CAT Scan (CT): a diagnostic test using x-rays to make a three dimensional image of the inside of the body such as organs. This test is performed to give the doctors more detail to provide better medical information.

Cannulas: tubes placed into blood vessels in the neck or chest by a surgeon that provide flow for the ECMO circuit.

Chest Tube: a tube that is placed in a space next to the lungs to help drain air or fluid.

Chest X-ray: a diagnostic test using x-rays to give the doctors a radiographic picture of the patient's lungs, heart, and other chest structures.

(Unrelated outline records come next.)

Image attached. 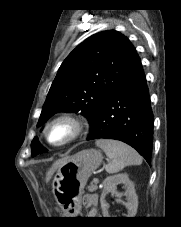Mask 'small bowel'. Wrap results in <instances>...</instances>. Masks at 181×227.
Listing matches in <instances>:
<instances>
[{"mask_svg": "<svg viewBox=\"0 0 181 227\" xmlns=\"http://www.w3.org/2000/svg\"><path fill=\"white\" fill-rule=\"evenodd\" d=\"M98 195L97 194H86L83 198V203L86 207L90 208L89 216L95 217L97 216V205H98Z\"/></svg>", "mask_w": 181, "mask_h": 227, "instance_id": "small-bowel-1", "label": "small bowel"}]
</instances>
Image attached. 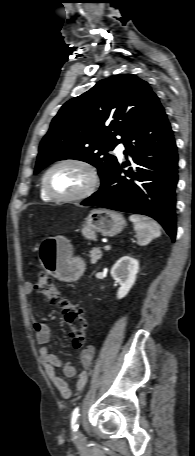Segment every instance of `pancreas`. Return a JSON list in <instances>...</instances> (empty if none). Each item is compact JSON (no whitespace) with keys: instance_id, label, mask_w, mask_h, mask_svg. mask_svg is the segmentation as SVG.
Returning a JSON list of instances; mask_svg holds the SVG:
<instances>
[{"instance_id":"cf45deb5","label":"pancreas","mask_w":195,"mask_h":456,"mask_svg":"<svg viewBox=\"0 0 195 456\" xmlns=\"http://www.w3.org/2000/svg\"><path fill=\"white\" fill-rule=\"evenodd\" d=\"M90 261L92 264H95L102 257V252L100 247H95L90 251L89 254Z\"/></svg>"}]
</instances>
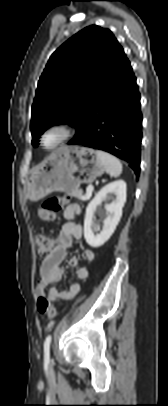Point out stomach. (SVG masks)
Listing matches in <instances>:
<instances>
[{"mask_svg": "<svg viewBox=\"0 0 168 406\" xmlns=\"http://www.w3.org/2000/svg\"><path fill=\"white\" fill-rule=\"evenodd\" d=\"M104 170L94 149L60 147L31 175L26 185V197L38 201L54 191L71 192L81 183H92Z\"/></svg>", "mask_w": 168, "mask_h": 406, "instance_id": "0dacf381", "label": "stomach"}]
</instances>
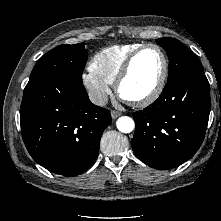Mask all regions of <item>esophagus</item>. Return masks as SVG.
I'll return each instance as SVG.
<instances>
[{"label":"esophagus","mask_w":221,"mask_h":221,"mask_svg":"<svg viewBox=\"0 0 221 221\" xmlns=\"http://www.w3.org/2000/svg\"><path fill=\"white\" fill-rule=\"evenodd\" d=\"M119 116H121V113H120V112L115 111V110L111 111V117H112V119H116V118H118Z\"/></svg>","instance_id":"1"}]
</instances>
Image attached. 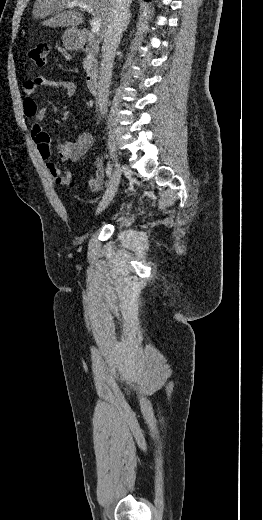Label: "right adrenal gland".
I'll use <instances>...</instances> for the list:
<instances>
[{
	"label": "right adrenal gland",
	"instance_id": "1",
	"mask_svg": "<svg viewBox=\"0 0 263 520\" xmlns=\"http://www.w3.org/2000/svg\"><path fill=\"white\" fill-rule=\"evenodd\" d=\"M130 17H131V14L129 13V15H128V19H127V22H126V26H125L124 31L127 30L128 24H129V22H130Z\"/></svg>",
	"mask_w": 263,
	"mask_h": 520
}]
</instances>
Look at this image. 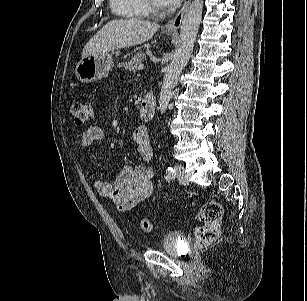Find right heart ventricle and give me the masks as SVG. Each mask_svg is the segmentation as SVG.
Listing matches in <instances>:
<instances>
[{"mask_svg":"<svg viewBox=\"0 0 307 301\" xmlns=\"http://www.w3.org/2000/svg\"><path fill=\"white\" fill-rule=\"evenodd\" d=\"M112 11L123 18L145 19L149 15L144 0H110Z\"/></svg>","mask_w":307,"mask_h":301,"instance_id":"e07e8e85","label":"right heart ventricle"}]
</instances>
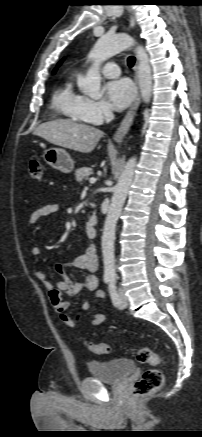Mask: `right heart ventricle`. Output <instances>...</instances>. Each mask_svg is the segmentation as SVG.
Wrapping results in <instances>:
<instances>
[{"instance_id": "right-heart-ventricle-1", "label": "right heart ventricle", "mask_w": 202, "mask_h": 437, "mask_svg": "<svg viewBox=\"0 0 202 437\" xmlns=\"http://www.w3.org/2000/svg\"><path fill=\"white\" fill-rule=\"evenodd\" d=\"M84 96L74 89L73 78L66 79L52 97L53 108L61 115L77 122H88L81 113Z\"/></svg>"}]
</instances>
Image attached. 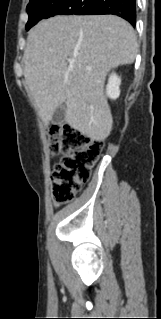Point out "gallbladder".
<instances>
[{"label":"gallbladder","instance_id":"gallbladder-1","mask_svg":"<svg viewBox=\"0 0 161 319\" xmlns=\"http://www.w3.org/2000/svg\"><path fill=\"white\" fill-rule=\"evenodd\" d=\"M65 121V104H62L56 108L53 113L51 122L55 125H60Z\"/></svg>","mask_w":161,"mask_h":319}]
</instances>
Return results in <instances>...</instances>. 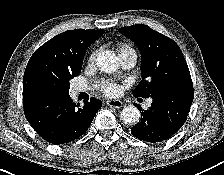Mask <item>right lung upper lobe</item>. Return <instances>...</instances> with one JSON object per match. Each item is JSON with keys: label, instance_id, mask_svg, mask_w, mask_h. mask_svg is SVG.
I'll return each instance as SVG.
<instances>
[{"label": "right lung upper lobe", "instance_id": "1", "mask_svg": "<svg viewBox=\"0 0 224 175\" xmlns=\"http://www.w3.org/2000/svg\"><path fill=\"white\" fill-rule=\"evenodd\" d=\"M105 30H69L38 48L31 56L23 77V96L39 92L40 79L49 72H70L82 67L89 45Z\"/></svg>", "mask_w": 224, "mask_h": 175}]
</instances>
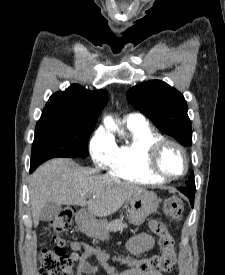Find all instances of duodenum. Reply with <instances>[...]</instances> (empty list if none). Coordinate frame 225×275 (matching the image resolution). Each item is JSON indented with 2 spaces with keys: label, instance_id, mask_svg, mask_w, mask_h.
Here are the masks:
<instances>
[{
  "label": "duodenum",
  "instance_id": "obj_1",
  "mask_svg": "<svg viewBox=\"0 0 225 275\" xmlns=\"http://www.w3.org/2000/svg\"><path fill=\"white\" fill-rule=\"evenodd\" d=\"M80 214H81V215H84V214H85V212H84V211H81V212H80Z\"/></svg>",
  "mask_w": 225,
  "mask_h": 275
}]
</instances>
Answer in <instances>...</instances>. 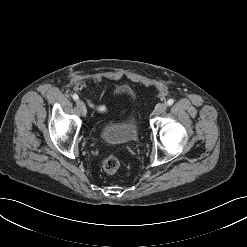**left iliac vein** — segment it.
<instances>
[{
    "mask_svg": "<svg viewBox=\"0 0 247 247\" xmlns=\"http://www.w3.org/2000/svg\"><path fill=\"white\" fill-rule=\"evenodd\" d=\"M167 109V104L166 103H160L156 106L154 110V115H160L163 112H165Z\"/></svg>",
    "mask_w": 247,
    "mask_h": 247,
    "instance_id": "left-iliac-vein-1",
    "label": "left iliac vein"
}]
</instances>
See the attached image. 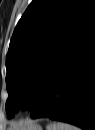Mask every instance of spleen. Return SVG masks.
<instances>
[{"instance_id": "obj_1", "label": "spleen", "mask_w": 95, "mask_h": 130, "mask_svg": "<svg viewBox=\"0 0 95 130\" xmlns=\"http://www.w3.org/2000/svg\"><path fill=\"white\" fill-rule=\"evenodd\" d=\"M47 130H79L76 126L63 122H52L47 125Z\"/></svg>"}]
</instances>
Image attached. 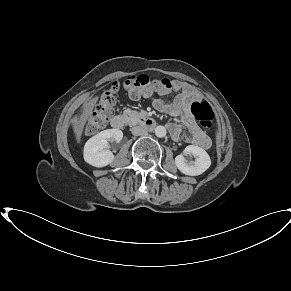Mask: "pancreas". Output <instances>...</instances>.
Wrapping results in <instances>:
<instances>
[{
    "label": "pancreas",
    "mask_w": 291,
    "mask_h": 291,
    "mask_svg": "<svg viewBox=\"0 0 291 291\" xmlns=\"http://www.w3.org/2000/svg\"><path fill=\"white\" fill-rule=\"evenodd\" d=\"M123 115L126 116L129 120V124L130 125H135L139 122V120L147 115L146 111H135V110H131V109H126L123 112Z\"/></svg>",
    "instance_id": "obj_1"
}]
</instances>
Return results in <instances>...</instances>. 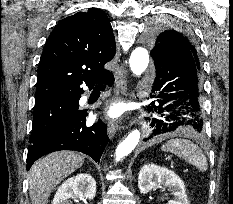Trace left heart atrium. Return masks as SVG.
Masks as SVG:
<instances>
[{"mask_svg": "<svg viewBox=\"0 0 233 204\" xmlns=\"http://www.w3.org/2000/svg\"><path fill=\"white\" fill-rule=\"evenodd\" d=\"M119 114V110L116 107H112L107 111V116L114 118Z\"/></svg>", "mask_w": 233, "mask_h": 204, "instance_id": "left-heart-atrium-1", "label": "left heart atrium"}]
</instances>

These are performed daily in ECMO to assess cannula placement, chest tube placement, and lung condition.

Congenital Diaphragmatic Hernia (CDH): a life threatening medical condition that is present at birth characterized by a hole in the diaphragm or tissue that separates the lungs from the abdominal organs. The hole allows for abdominal organs to occupy the space that the lungs would normally grow in. Therefore, the lung(s) never develop to their normal size and do not function normally at birth.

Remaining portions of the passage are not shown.